• _Action item_:
Find the word "Right" in the data below and copy each line that holds it.

-=-=-

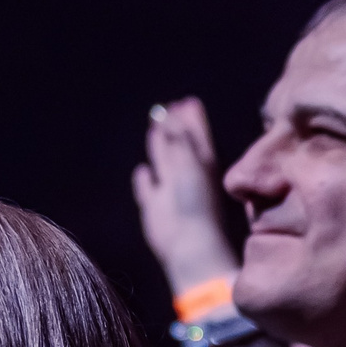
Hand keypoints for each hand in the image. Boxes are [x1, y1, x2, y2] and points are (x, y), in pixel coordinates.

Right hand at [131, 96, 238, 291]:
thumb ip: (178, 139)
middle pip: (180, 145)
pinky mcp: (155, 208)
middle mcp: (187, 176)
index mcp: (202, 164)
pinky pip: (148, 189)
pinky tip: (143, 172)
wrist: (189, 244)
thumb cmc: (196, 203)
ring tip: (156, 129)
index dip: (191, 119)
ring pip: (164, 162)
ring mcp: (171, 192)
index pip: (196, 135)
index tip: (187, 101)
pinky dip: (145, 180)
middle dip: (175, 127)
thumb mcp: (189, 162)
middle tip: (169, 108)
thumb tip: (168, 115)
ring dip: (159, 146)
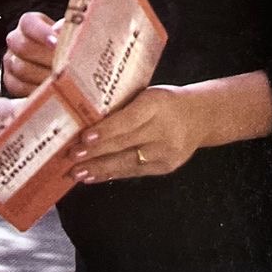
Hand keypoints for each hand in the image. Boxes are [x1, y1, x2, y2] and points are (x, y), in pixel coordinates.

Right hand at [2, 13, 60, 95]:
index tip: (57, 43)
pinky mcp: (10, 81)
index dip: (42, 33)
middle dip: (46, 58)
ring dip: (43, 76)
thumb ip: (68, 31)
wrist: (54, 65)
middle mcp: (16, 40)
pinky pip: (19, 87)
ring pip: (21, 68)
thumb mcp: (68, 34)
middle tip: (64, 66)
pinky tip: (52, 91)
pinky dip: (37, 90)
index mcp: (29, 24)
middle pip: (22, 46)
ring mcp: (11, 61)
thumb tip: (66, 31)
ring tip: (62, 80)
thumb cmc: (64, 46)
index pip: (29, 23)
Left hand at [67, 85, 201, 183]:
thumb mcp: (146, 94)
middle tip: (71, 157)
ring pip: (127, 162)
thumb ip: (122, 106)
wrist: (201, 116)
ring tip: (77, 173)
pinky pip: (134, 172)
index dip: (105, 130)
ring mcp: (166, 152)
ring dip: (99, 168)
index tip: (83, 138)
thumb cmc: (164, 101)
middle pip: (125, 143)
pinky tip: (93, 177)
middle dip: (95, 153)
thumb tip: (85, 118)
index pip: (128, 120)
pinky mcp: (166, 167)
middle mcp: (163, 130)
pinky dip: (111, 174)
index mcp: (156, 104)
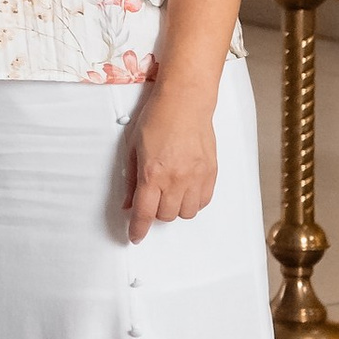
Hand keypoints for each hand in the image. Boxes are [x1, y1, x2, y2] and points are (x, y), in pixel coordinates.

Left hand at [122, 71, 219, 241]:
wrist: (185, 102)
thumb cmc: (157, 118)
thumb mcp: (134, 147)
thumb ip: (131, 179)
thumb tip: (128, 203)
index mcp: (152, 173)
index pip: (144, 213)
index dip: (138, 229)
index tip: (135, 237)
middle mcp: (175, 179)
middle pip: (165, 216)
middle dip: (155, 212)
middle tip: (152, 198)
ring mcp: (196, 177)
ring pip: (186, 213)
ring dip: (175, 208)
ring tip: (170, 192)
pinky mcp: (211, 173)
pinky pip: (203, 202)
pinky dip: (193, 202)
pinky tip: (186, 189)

-=-=-

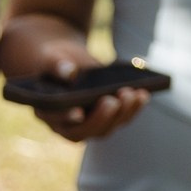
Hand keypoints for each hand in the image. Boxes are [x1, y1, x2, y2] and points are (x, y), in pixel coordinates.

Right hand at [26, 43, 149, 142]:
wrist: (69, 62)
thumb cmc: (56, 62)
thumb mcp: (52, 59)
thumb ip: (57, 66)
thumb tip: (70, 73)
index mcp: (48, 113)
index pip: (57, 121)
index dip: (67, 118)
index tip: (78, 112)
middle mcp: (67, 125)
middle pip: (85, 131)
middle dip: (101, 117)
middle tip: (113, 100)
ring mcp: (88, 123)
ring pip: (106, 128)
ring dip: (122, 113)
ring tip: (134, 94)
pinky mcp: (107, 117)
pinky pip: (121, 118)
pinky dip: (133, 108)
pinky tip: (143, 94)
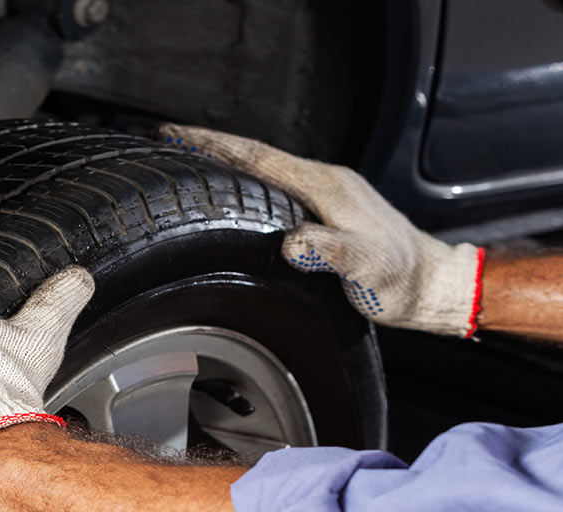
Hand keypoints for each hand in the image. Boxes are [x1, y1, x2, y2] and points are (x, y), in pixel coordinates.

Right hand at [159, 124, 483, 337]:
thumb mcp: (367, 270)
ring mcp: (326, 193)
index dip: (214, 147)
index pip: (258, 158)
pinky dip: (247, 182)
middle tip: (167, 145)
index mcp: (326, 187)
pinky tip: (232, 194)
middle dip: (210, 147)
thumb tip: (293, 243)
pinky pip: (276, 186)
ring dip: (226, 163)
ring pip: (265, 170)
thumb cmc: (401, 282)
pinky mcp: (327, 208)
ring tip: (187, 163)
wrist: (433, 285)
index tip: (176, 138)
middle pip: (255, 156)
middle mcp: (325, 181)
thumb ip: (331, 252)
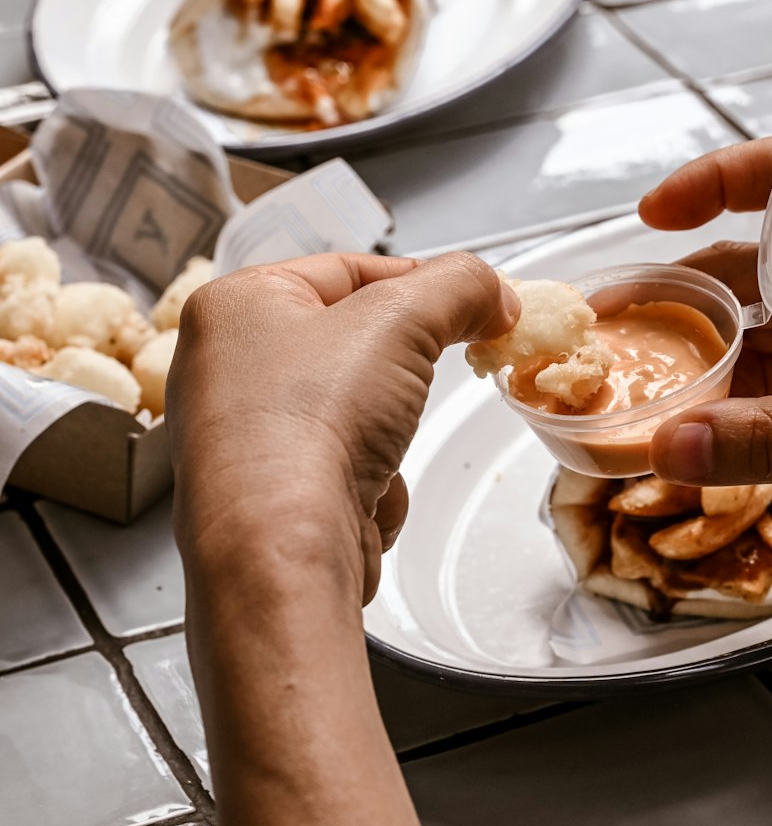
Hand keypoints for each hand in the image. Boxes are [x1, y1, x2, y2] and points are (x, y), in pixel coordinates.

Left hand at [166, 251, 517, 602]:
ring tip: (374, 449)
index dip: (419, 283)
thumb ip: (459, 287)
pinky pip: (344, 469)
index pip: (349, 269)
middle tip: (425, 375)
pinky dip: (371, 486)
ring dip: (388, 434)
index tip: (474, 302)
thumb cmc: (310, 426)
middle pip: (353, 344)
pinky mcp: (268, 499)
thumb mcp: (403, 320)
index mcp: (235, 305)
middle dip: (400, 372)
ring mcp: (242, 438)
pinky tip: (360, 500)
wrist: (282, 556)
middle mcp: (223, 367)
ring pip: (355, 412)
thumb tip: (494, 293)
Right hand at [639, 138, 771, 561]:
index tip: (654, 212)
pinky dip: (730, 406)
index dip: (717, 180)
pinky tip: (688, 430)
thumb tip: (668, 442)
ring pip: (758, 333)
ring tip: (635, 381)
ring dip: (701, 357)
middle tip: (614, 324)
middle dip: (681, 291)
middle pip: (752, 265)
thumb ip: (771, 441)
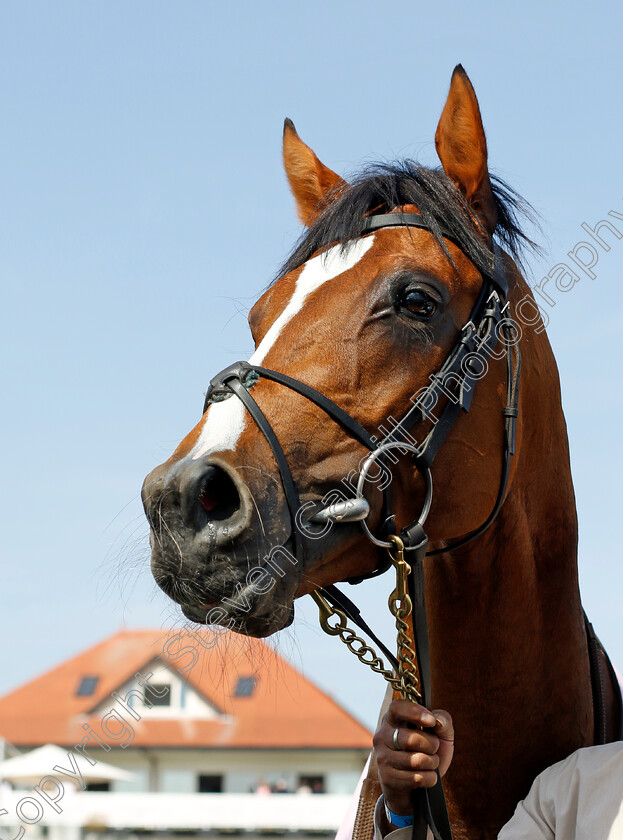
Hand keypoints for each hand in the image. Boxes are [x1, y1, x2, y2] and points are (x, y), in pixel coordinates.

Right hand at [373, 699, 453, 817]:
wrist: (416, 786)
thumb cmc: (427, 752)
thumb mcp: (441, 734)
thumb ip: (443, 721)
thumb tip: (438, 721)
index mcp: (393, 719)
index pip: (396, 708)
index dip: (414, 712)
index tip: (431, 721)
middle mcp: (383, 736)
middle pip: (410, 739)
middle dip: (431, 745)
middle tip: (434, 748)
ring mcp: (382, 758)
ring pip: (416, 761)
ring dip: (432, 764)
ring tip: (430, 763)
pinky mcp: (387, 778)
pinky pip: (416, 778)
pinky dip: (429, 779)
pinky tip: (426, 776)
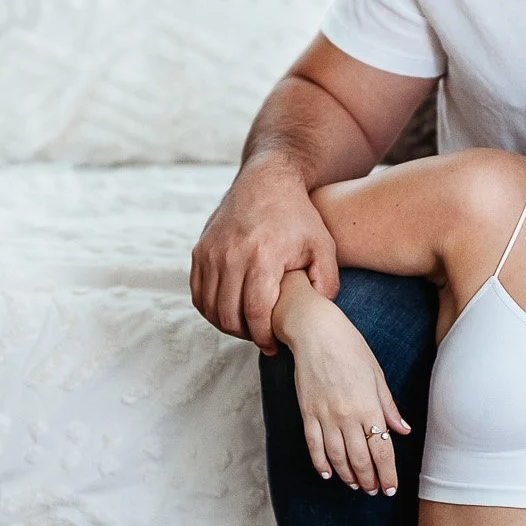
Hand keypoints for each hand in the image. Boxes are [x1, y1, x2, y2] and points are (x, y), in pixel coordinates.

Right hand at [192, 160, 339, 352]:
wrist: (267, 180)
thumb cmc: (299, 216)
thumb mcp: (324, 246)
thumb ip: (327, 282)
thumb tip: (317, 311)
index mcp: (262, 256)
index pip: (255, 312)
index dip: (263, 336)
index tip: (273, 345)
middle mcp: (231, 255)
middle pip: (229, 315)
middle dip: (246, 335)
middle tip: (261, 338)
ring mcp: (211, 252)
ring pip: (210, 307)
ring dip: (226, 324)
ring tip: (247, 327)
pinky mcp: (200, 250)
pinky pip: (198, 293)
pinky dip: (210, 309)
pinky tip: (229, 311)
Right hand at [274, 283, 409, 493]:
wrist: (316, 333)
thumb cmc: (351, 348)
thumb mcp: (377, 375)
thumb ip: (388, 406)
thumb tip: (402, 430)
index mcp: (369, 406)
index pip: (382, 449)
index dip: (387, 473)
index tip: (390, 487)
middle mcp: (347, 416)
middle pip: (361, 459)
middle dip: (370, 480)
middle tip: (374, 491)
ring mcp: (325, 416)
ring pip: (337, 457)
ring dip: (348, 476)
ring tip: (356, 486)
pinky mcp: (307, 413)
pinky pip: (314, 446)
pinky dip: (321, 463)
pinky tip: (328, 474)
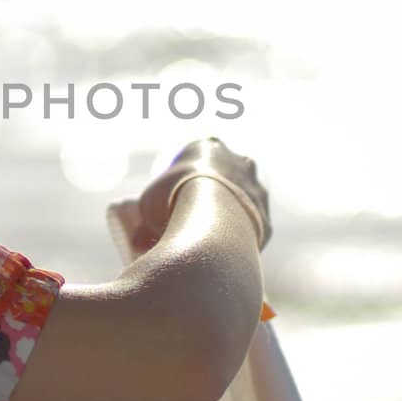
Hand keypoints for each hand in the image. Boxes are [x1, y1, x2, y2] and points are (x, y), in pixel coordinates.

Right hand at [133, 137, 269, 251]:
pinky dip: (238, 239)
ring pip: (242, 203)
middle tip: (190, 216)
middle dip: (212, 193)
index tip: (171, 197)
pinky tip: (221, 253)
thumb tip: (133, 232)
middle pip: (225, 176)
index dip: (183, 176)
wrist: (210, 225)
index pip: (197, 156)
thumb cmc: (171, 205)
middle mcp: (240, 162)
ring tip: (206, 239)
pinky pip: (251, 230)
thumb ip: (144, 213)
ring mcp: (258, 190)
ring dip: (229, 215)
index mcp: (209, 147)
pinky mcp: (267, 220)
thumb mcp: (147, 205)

-=-=-

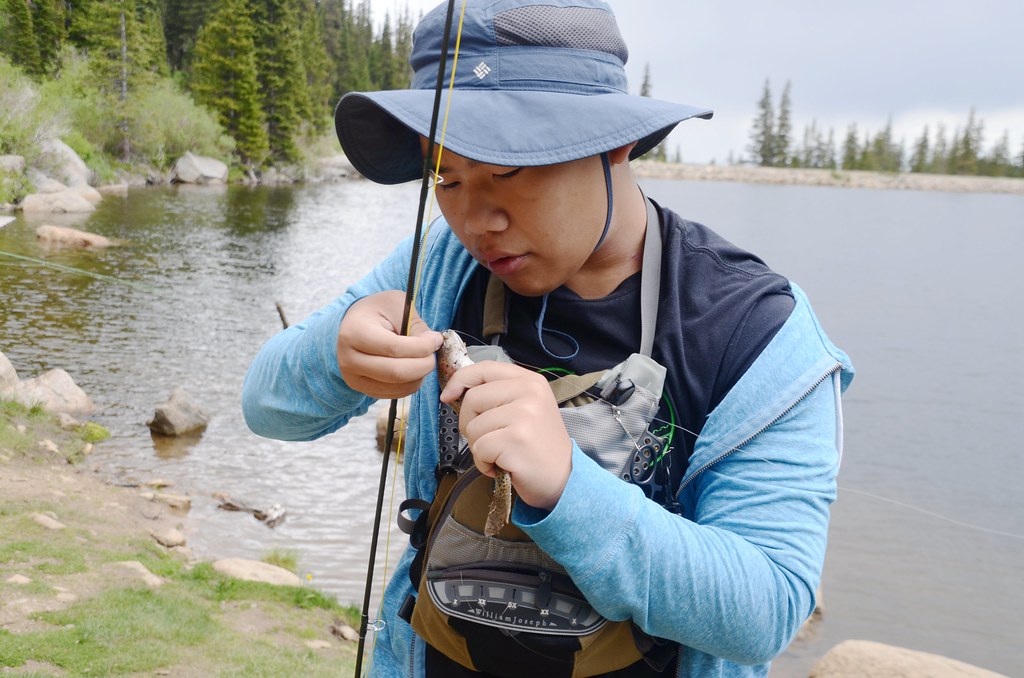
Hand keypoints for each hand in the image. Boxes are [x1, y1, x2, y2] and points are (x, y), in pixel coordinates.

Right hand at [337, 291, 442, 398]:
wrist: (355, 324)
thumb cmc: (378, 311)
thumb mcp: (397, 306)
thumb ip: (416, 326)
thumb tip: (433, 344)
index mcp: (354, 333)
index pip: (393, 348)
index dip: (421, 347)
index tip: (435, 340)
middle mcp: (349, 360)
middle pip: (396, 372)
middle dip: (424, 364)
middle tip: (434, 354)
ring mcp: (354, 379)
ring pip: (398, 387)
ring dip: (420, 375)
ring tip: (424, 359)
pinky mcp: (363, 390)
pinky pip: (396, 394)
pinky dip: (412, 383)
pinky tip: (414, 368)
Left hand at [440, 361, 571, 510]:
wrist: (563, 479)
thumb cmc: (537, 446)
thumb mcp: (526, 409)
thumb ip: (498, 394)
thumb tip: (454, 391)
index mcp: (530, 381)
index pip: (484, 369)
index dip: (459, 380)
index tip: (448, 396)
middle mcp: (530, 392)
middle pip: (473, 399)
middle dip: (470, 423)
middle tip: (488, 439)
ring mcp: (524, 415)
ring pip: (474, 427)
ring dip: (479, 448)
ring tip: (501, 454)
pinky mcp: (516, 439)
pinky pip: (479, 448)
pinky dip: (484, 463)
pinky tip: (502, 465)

-=-=-

• _Exercise solution_:
Right hand at [131, 96, 238, 291]:
Right hand at [2, 13, 60, 95]:
Right hand at [26, 43, 149, 142]:
Right hand at [159, 124, 483, 337]:
Right hand at [639, 138, 771, 561]:
Right hand at [373, 699, 453, 817]:
Right hand at [192, 160, 339, 352]:
Right hand at [274, 283, 409, 493]:
Right hand at [133, 137, 269, 251]:
Right hand at [337, 291, 442, 398]:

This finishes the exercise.